Brano da leggere —
· · · · · · ·

DDL Sicurezza, i movimenti cosentini fanno rete e dicono no

Associazioni, sindacati, partiti e movimenti hanno creato un coordinamento per denunciare i risvolti illiberali della legge di Governo
di Redazione

I movimenti cosentini si uniscono per opporsi al DDL Sicurezza, una legge che suscitato preoccupazioni e resistenze tra le diverse realtà locali. Questa iniziativa nasce dalla volontà di tutelare i diritti dei cittadini e garantire una convivenza pacifica e rispettosa delle libertà individuali. I gruppi coinvolti evidenziano come il disegno di legge possa limitare le libertà civili e aumentare la repressione nei confronti delle persone più vulnerabili, come migranti e richiedenti asilo. Attraverso manifestazioni, dibattiti e campagne di sensibilizzazione, i movimenti cosentini intendono far sentire la loro voce e mobilitare l’opinione pubblica, sottolineando l’importanza di una sicurezza che non passi attraverso misure punitive, ma attraverso l’inclusione e la solidarietà.

Ddl sicurezza, la nota dei movimenti cosentini

«A livello nazionale è stata costituita la RETE LIBERI/E DI LOTTARE – FERMIAMO INSIEME IL DDL 1660, un coordinamento permanente che riunisce movimenti, collettivi, organismi, organizzazioni sindacali e politiche, oltre a singoli attivisti, uniti dall’obiettivo comune di fermare il DDL 1660 e il disegno militarista e guerrafondaio che esso rappresenta. La Rete promuove la creazione di nodi locali per favorire iniziative diffuse di lotta e sensibilizzazione».

«Anche Cosenza ha risposto all’appello nazionale, costituendo una sua rete territoriale, pronta a contribuire attivamente alla mobilitazione unitaria. Questo nodo locale si impegna a promuovere azioni concrete e campagne di sensibilizzazione per coinvolgere la cittadinanza e opporsi alle derive militariste del disegno di legge».

L’appello della rete cosentina contro il ddl sicurezza

«Il 18 settembre è stato approvato alla Camera il DDL 1660, che introduce misure volte a trasformare diverse forme di protesta e resistenza in reati, prevedendo pene severissime. Il blocco stradale, inclusi gli scioperi, sarà criminalizzato con condanne fino a due anni di carcere. Le proteste all’interno delle carceri o nei CPR saranno punibili con pene fino a vent’anni, e chi manifesta contro le grandi opere, se ritenuto pericoloso, rischia la stessa condanna. Anche la semplice propaganda a sostegno delle lotte sociali potrebbe essere punita con pene fino a sei anni, considerata una forma di “terrorismo della parola”. Chi occupa una casa sfitta o solidarizza con chi lo fa rischia fino a sette anni di prigione».

· · · · · · ·

Istruzioni di lavoro —
[1] Ritrascrivi dall'articolo sul DDL Sicurezza tutto il testo compreso tra "I movimenti cosentini si" e "e la solidarietà.", inclusi questi due punti.
[2] Elenca tutte le condotte che, secondo l'articolo sul DDL Sicurezza, il DDL 1660 rende punibili, indicando per ciascuna la pena massima riportata.

Estratto dei dati —
· · · · · · ·

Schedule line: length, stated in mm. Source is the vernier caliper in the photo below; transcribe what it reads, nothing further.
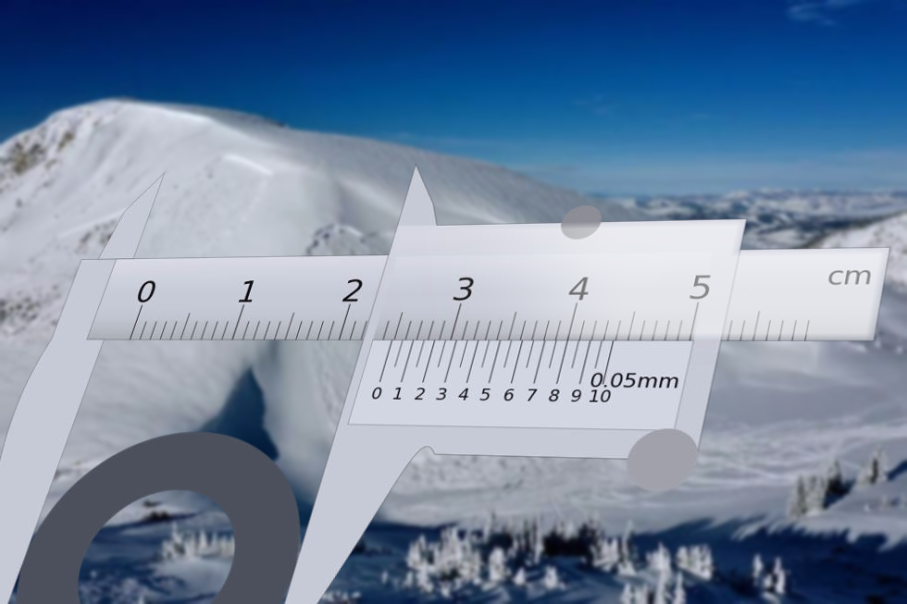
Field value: 24.8 mm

· · · · · · ·

Soluzioni dei compiti —
[1]
I movimenti cosentini si uniscono per opporsi al DDL Sicurezza, una legge che suscitato preoccupazioni e resistenze tra le diverse realtà locali. Questa iniziativa nasce dalla volontà di tutelare i diritti dei cittadini e garantire una convivenza pacifica e rispettosa delle libertà individuali. I gruppi coinvolti evidenziano come il disegno di legge possa limitare le libertà civili e aumentare la repressione nei confronti delle persone più vulnerabili, come migranti e richiedenti asilo. Attraverso manifestazioni, dibattiti e campagne di sensibilizzazione, i movimenti cosentini intendono far sentire la loro voce e mobilitare l’opinione pubblica, sottolineando l’importanza di una sicurezza che non passi attraverso misure punitive, ma attraverso l’inclusione e la solidarietà.

[2]
- Blocco stradale, inclusi gli scioperi: fino a due anni di carcere
- Proteste all'interno delle carceri o nei CPR: fino a vent'anni
- Manifestare contro le grandi opere, se si è ritenuti pericolosi: la stessa condanna, cioè fino a vent'anni
- Propaganda a sostegno delle lotte sociali: fino a sei anni
- Occupare una casa sfitta o solidarizzare con chi lo fa: fino a sette anni di prigione